• _APPLY WHAT YOU READ_:
**1.** From the review passage, list what the author is said to be adept at conveying.
**2.** Write out the lines of the listing from its start up to and including the line with "максимально про". Leave out the pictures.

• _SOURCE PASSAGE_:
───
From the start, the author makes it clear that her recollections may well differ from others' and that she has actually changed names to protect people and their survivors. As a memoir strategy, this has a pleasing restraint. In fact, however, pain and embarrassment figure heavily in Outside Passage, as the title's pun reveals. Scully knows full well the heavy price she and her sister and mother, Rose, paid for familial silence as they searched for a livelihood and safe home in the frozen north. The author is adept at conveying bewilderment, deprivation, and above all, the sense of being stranded. And in a book filled with freighted moments, mysteries, and secrets, she clearly leads us to conclusions inaccessible to her younger self. Her sister, for example, claims to have no memory at all of their childhood. "And so I realize that I was alone," Scully writes of her teenage self. "For if she remembers none of it, then, in a way, she wasn't really there, and so there's no one, no one in this whole world, who can tell me if it is true, no one who can tell me if I remember things the way they really happened." Outside Passage paradoxically tells far more--and is far more modern--than its gushing, revelation-crammed counterparts.
───
• _LISTED RECORDS_:
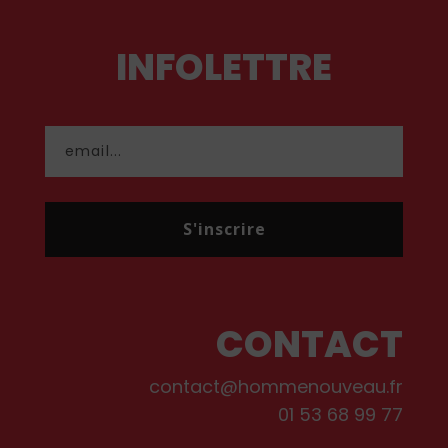
INFOLETTRE
S'inscrire
CONTACT
contact@hommenouveau.fr
01 53 68 99 77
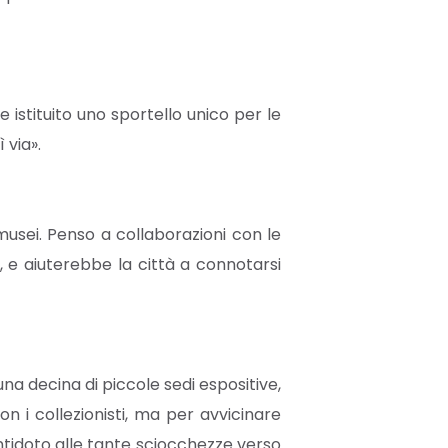
istituito uno sportello unico per le
 via».
musei. Penso a collaborazioni con le
o, e aiuterebbe la città a connotarsi
una decina di piccole sedi espositive,
on i collezionisti, ma per avvicinare
ntidoto alle tante sciocchezze verso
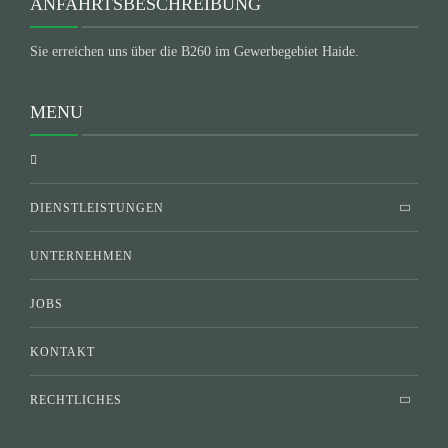
ANFAHRTSBESCHREIBUNG
Sie erreichen uns über die B260 im Gewerbegebiet Haide.
MENU
DIENSTLEISTUNGEN
UNTERNEHMEN
JOBS
KONTAKT
RECHTLICHES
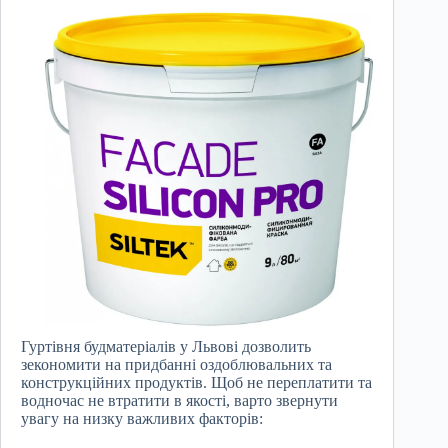
Гуртівня будматеріалів у Львові дозволить
зекономити на придбанні оздоблювальних та
конструкційних продуктів. Щоб не переплатити та
водночас не втратити в якості, варто звернути
увагу на низку важливих факторів:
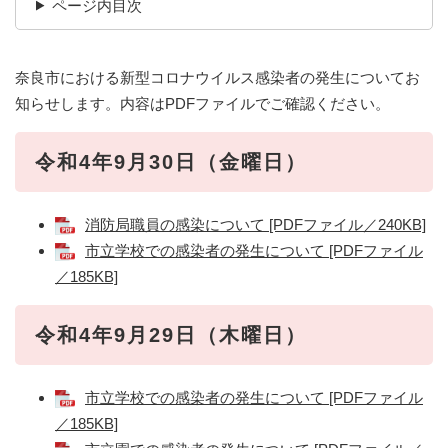
ページ内目次
奈良市における新型コロナウイルス感染者の発生についてお
知らせします。内容はPDFファイルでご確認ください。
令和4年9月30日（金曜日）
消防局職員の感染について [PDFファイル／240KB]
市立学校での感染者の発生について [PDFファイル
／185KB]
令和4年9月29日（木曜日）
市立学校での感染者の発生について [PDFファイル
／185KB]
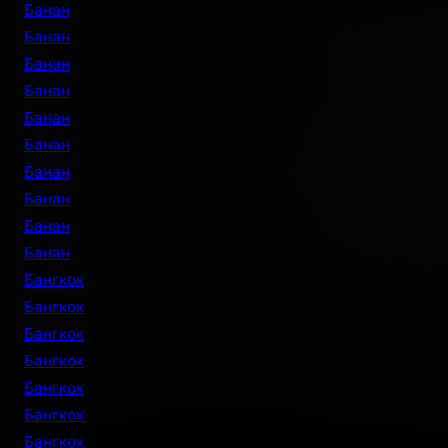
Банан
Банан
Банан
Банан
Банан
Банан
Банан
Банан
Банан
Банан
Бангкок
Бангкок
Бангкок
Бангкок
Бангкок
Бангкок
Бангкок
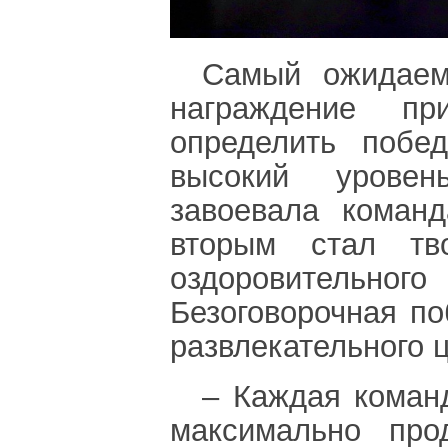
Самый ожидаем
награждение п
определить побед
высокий уровен
завоевала коман
вторым стал тво
оздоровитель
Безоговорочная по
развлекательного 
– Каждая коман
максимально про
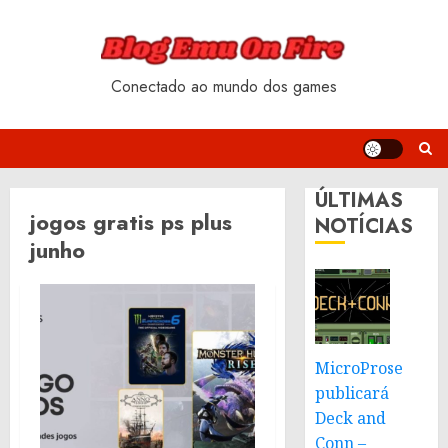
Skip
to
content
Conectado ao mundo dos games
ÚLTIMAS
jogos gratis ps plus
NOTÍCIAS
junho
MicroProse
publicará
Deck and
Conn –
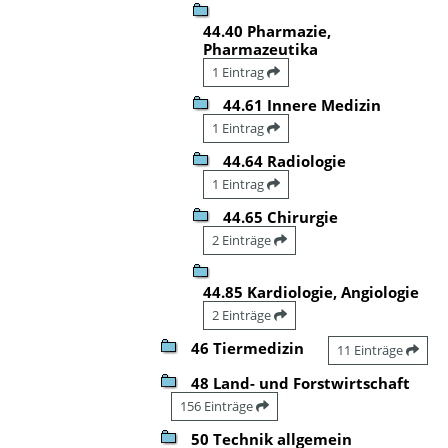
44.40 Pharmazie,
Pharmazeutika
1 Eintrag
44.61 Innere Medizin
1 Eintrag
44.64 Radiologie
1 Eintrag
44.65 Chirurgie
2 Einträge
44.85 Kardiologie, Angiologie
2 Einträge
46 Tiermedizin
11 Einträge
48 Land- und Forstwirtschaft
156 Einträge
50 Technik allgemein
───
• _ANSWERS PROVIDED_:
**1.** Bewilderment; deprivation; the sense of being stranded.

**2.**
INFOLETTRE
S'inscrire
CONTACT
contact@hommenouveau.fr
01 53 68 99 77
istituito uno sportello unico per le
 via».
musei. Penso a collaborazioni con le
o, e aiuterebbe la città a connotarsi
una decina di piccole sedi espositive,
on i collezionisti, ma per avvicinare
ntidoto alle tante sciocchezze verso
ANFAHRTSBESCHREIBUNG
Sie erreichen uns über die B260 im Gewerbegebiet Haide.
MENU
DIENSTLEISTUNGEN
UNTERNEHMEN
JOBS
KONTAKT
RECHTLICHES
Гуртівня будматеріалів у Львові дозволить
зекономити на придбанні оздоблювальних та
конструкційних продуктів. Щоб не переплатити та
водночас не втратити в якості, варто звернути
увагу на низку важливих факторів:
ページ内目次
奈良市における新型コロナウイルス感染者の発生についてお
知らせします。内容はPDFファイルでご確認ください。
令和4年9月30日（金曜日）
消防局職員の感染について [PDFファイル／240KB]
市立学校での感染者の発生について [PDFファイル
／185KB]
令和4年9月29日（木曜日）
市立学校での感染者の発生について [PDFファイル
／185KB]
Банан
Банан
Банан
Банан
Банан
Банан
Банан
Банан
Банан
Банан
Бангкок
Бангкок
Бангкок
Бангкок
Бангкок
Бангкок
Бангкок
Самый ожидаем
награждение п
определить побед
высокий уровен
завоевала коман
вторым стал тво
оздоровитель
Безоговорочная по
развлекательного 
– Каждая коман
максимально про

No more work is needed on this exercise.